ARTEMIS-4553 Support partial word matches for address settings
At this point I think we should stick with the currently documented behavior, i.e. wildcards match (whole) words separated by a delimiter. The design of the matching is to be hierarchical which is relatively easy to understand and configure with words separated by a delimiter and wildcards that represent one (i.e. * by default) or more (i.e. # by default) words. The fact that partial matches work now (for whatever reason) is not a sufficient reason to change the documented functionality. I chalk this up to an implementation detail and not something that users should rely upon as it may change in the future. It is an undocumented, incidental behavior.
I'm curious about others' thoughts.
Thinking about this more...I'm more against it than before. I believe that opening this door is going to be bad for usability - both for users and developers.
Right now, * means a single word. If we start accepting "partial words" then what does * become? Is it a single word when used alone and then something else when used with a partial word? If the latter, is it any single character? Is it 0 or more of any character (e.g. as it might be in a regular expression)? Also, how do partial words compare to each other in a hierarchy where matches are ordered from general to specific? Would ab* be more specific than a* when matching abc? What about a*c? Is that even supported? Where do we draw the line?
Furthermore, what do we do with #? Should we support partial matches with it? If so, what does that mean? If not, why not?
The potential configurations start to expand very quickly and will no doubt add complication to the code, the test-suite, and the documentation.
The currently documented functionality is simple & powerful, and we should keep it that way.
If there's a bug here it's that undocumented behavior is allowed and somewhat functional leading folks to assume it's intentional.

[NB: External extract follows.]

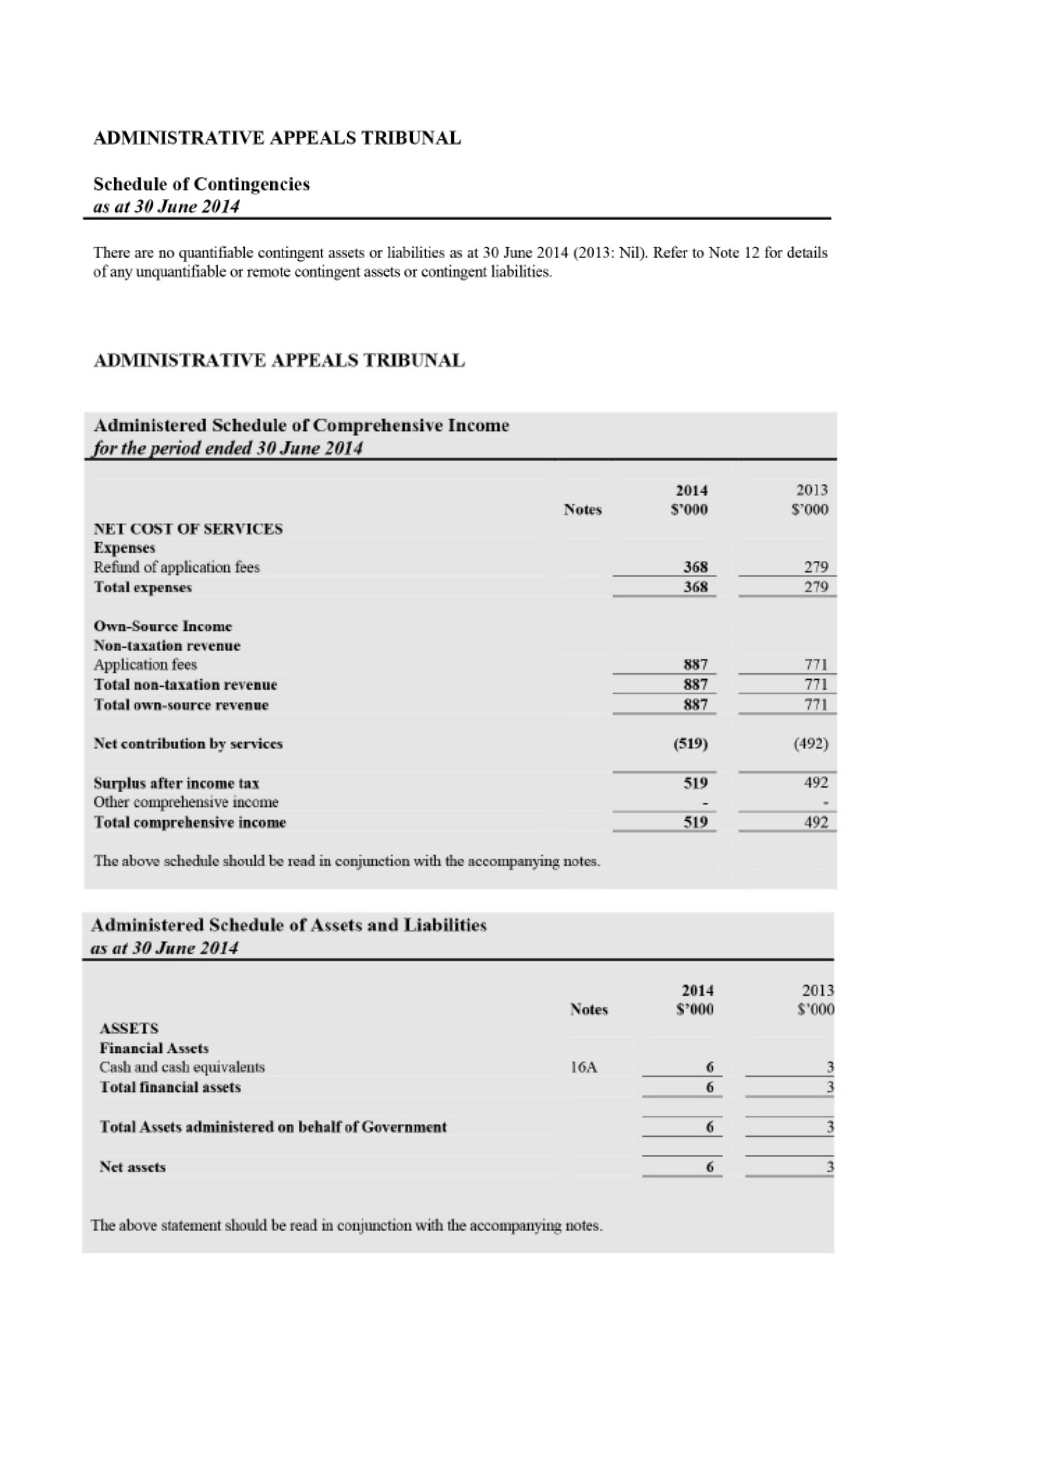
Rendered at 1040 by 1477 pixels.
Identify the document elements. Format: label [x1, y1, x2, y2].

picture [75, 296, 861, 1277]
picture [75, 75, 866, 285]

I'm not saying we should fix that necessarily, but we should at least consider it so we don't keep letting folks get confused.
The design of the matching is to be hierarchical which is relatively easy to understand and configure with words separated by a delimiter and wildcards that represent one (i.e. * by default) or more (i.e. # by default) words.

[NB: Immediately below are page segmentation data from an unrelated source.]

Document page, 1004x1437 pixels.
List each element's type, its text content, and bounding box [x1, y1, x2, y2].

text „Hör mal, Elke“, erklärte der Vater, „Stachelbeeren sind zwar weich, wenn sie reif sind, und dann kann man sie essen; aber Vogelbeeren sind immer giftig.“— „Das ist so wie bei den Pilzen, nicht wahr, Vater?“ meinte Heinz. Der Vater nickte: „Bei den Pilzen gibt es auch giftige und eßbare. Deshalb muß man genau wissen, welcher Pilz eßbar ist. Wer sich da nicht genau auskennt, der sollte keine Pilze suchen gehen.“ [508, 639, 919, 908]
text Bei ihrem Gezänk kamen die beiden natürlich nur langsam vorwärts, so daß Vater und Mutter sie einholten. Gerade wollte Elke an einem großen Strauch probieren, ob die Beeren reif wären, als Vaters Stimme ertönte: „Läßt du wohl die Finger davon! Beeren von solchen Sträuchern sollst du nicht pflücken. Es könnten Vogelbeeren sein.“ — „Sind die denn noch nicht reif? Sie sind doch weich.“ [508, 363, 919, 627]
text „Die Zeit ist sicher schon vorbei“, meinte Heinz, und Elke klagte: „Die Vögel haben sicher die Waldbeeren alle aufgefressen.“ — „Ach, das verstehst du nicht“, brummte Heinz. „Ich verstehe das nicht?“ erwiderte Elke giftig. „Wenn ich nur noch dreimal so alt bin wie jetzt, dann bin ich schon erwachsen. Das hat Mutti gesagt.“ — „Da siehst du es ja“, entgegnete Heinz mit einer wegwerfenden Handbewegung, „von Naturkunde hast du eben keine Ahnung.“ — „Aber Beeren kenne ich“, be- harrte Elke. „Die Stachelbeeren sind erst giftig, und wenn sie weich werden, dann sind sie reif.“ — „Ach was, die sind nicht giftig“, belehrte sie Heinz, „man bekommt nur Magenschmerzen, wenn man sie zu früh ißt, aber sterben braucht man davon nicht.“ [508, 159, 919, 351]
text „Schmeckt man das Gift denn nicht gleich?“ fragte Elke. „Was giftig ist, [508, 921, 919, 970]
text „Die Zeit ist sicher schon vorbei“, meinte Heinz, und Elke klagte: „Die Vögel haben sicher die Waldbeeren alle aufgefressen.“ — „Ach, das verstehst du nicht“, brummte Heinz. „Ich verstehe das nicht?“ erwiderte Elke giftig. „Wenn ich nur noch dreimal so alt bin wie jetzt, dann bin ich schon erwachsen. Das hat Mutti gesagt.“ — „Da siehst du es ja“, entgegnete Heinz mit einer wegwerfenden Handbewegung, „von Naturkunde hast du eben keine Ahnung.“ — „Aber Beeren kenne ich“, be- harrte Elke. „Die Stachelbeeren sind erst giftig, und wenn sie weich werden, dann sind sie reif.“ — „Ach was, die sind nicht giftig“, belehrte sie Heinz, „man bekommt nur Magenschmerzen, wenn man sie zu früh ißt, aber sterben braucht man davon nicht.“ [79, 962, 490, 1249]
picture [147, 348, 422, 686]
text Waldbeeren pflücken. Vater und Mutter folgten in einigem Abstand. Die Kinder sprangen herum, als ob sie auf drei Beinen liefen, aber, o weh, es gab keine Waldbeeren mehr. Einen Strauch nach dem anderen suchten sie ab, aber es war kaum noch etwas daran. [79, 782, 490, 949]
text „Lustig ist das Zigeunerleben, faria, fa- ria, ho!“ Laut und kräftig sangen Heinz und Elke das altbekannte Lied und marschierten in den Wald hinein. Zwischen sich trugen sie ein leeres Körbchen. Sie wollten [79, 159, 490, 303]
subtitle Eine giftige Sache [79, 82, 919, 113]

Partial words also would be hierarchical, I mean * would never match a delimiter.
Right now,
*means a single word. If we start accepting "partial words" then what does*become? Is it a single word when used alone and then something else when used with a partial word? If the latter, is it any single character? Is it 0 or more of any character (e.g. as it might be in a regular expression)?

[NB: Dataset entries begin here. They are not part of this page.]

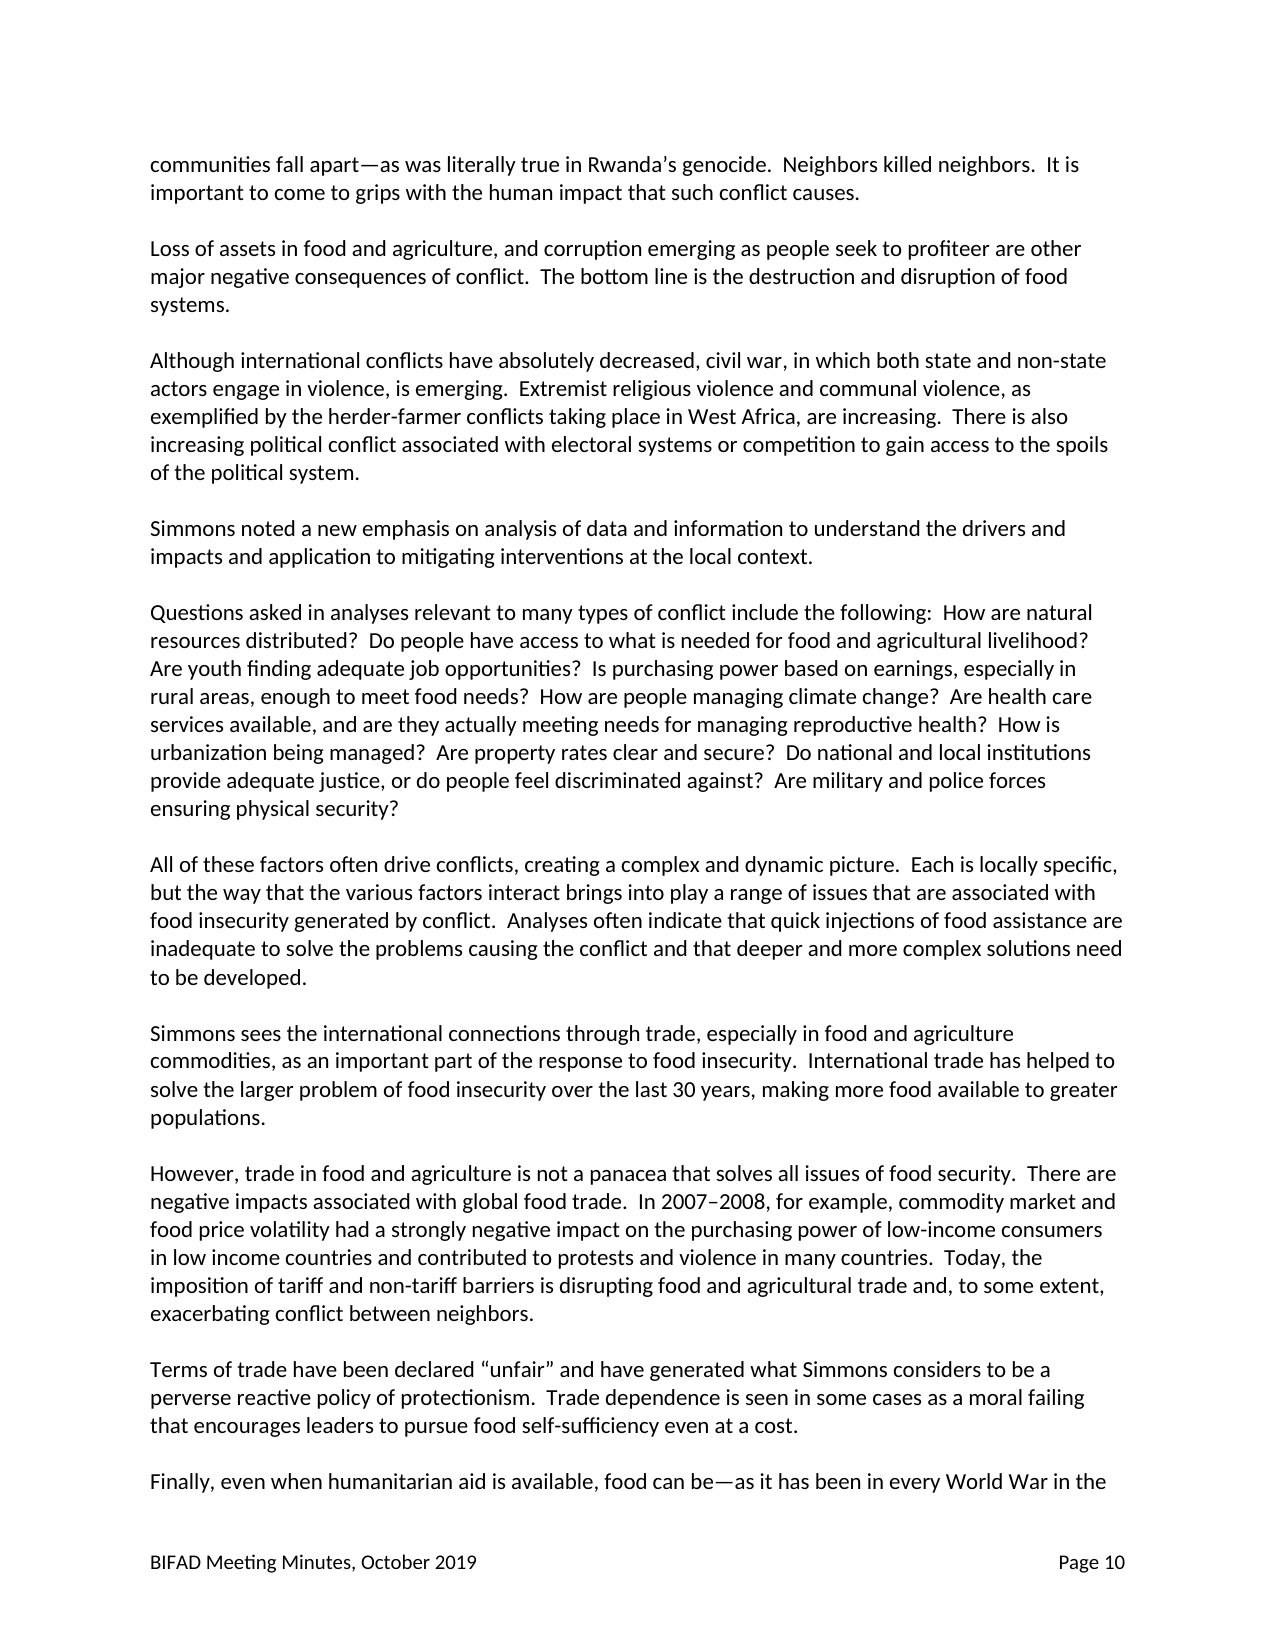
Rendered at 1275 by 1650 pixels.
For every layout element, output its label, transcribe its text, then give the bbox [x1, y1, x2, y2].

text Simmons noted a new emphasis on analysis of data and information to understand the drivers and impacts and application to mitigating interventions at the local context. [150, 514, 1125, 570]
text All of these factors often drive conflicts, creating a complex and dynamic picture. Each is locally specific, but the way that the various factors interact brings into play a range of issues that are associated with food insecurity generated by conflict. Analyses often indicate that quick injections of food assistance are inadequate to solve the problems causing the conflict and that deeper and more complex solutions need to be developed. [150, 851, 1125, 991]
text Although international conflicts have absolutely decreased, civil war, in which both state and non-state actors engage in violence, is emerging. Extremist religious violence and communal violence, as exemplified by the herder-farmer conflicts taking place in West Africa, are increasing. There is also increasing political conflict associated with electoral systems or competition to gain access to the spoils of the political system. [150, 346, 1125, 486]
text Loss of assets in food and agriculture, and corruption emerging as people seek to profiteer are other major negative consequences of conflict. The bottom line is the destruction and disruption of food systems. [150, 234, 1125, 318]
text However, trade in food and agriculture is not a panacea that solves all issues of food security. There are negative impacts associated with global food trade. In 2007–2008, for example, commodity market and food price volatility had a strongly negative impact on the purchasing power of low-income consumers in low income countries and contributed to protests and violence in many countries. Today, the imposition of tariff and non-tariff barriers is disrupting food and agricultural trade and, to some extent, exacerbating conflict between neighbors. [150, 1159, 1125, 1327]
text Questions asked in analyses relevant to many types of conflict include the following: How are natural resources distributed? Do people have access to what is needed for food and agricultural livelihood? Are youth finding adequate job opportunities? Is purchasing power based on earnings, especially in rural areas, enough to meet food needs? How are people managing climate change? Are health care services available, and are they actually meeting needs for managing reproductive health? How is urbanization being managed? Are property rates clear and secure? Do national and local institutions provide adequate justice, or do people feel discriminated against? Are military and police forces ensuring physical security? [150, 598, 1125, 822]
text Terms of trade have been declared “unfair” and have generated what Simmons considers to be a perverse reactive policy of protectionism. Trade dependence is seen in some cases as a moral failing that encourages leaders to pursue food self-sufficiency even at a cost. [150, 1355, 1125, 1439]
text Simmons sees the international connections through trade, especially in food and agriculture commodities, as an important part of the response to food insecurity. International trade has helped to solve the larger problem of food insecurity over the last 30 years, making more food available to greater populations. [150, 1019, 1125, 1131]
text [150, 150, 1125, 206]
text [150, 1467, 1125, 1495]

My tentative was to implement the behavior similar to the * in the shells: matching zero or more characters but not the delimiter to respect the hierarchy.
Also, how do partial words compare to each other in a hierarchy where matches are ordered from general to specific? Would
ab*be more specific thana*when matchingabc? What abouta*c? Is that even supported? Where do we draw the line?
Good catch, I hadn't thought to this use case but if that would be supported then a*c would be more specific of a*
Furthermore, what do we do with
#? Should we support partial matches with it? If so, what does that mean? If not, why not?
Theoretically, * should be enough for any partial match use cases because # matches zero or more words.
The potential configurations start to expand very quickly and will no doubt add complication to the code, the test-suite, and the documentation.
This is an important point from the development point of view, are you thinking to any specific cases?
If there's a bug here it's that undocumented behavior is allowed and somewhat functional leading folks to assume it's intentional. I'm not saying we should fix that necessarily, but we should at least consider it so we don't keep letting folks get confused.
My tentative was to clarify this gray area without causing issues to users that are already using this officially unsupported behavior.
Good catch, I hadn't thought to this use case but if that would be supported then
a*cwould be more specific ofa*
What about multiple * characters? For example, would a*c* match abcd and ac and abc?
This is an important point from the development point of view, are you thinking to any specific cases?
I'm not thinking about any specific case. I'm mainly thinking that the possible combinations that need to be tested will increase substantially with this change, especially if multiple * characters are supported.
This change will mean that while * by itself still means a single word when * is combined with other characters it will completely change its meaning to zero or more characters. I think this will ultimately hurt usability.
@gemmellr @jbertram thanks for your feedback, I converted this PR to draft because I need more time to think.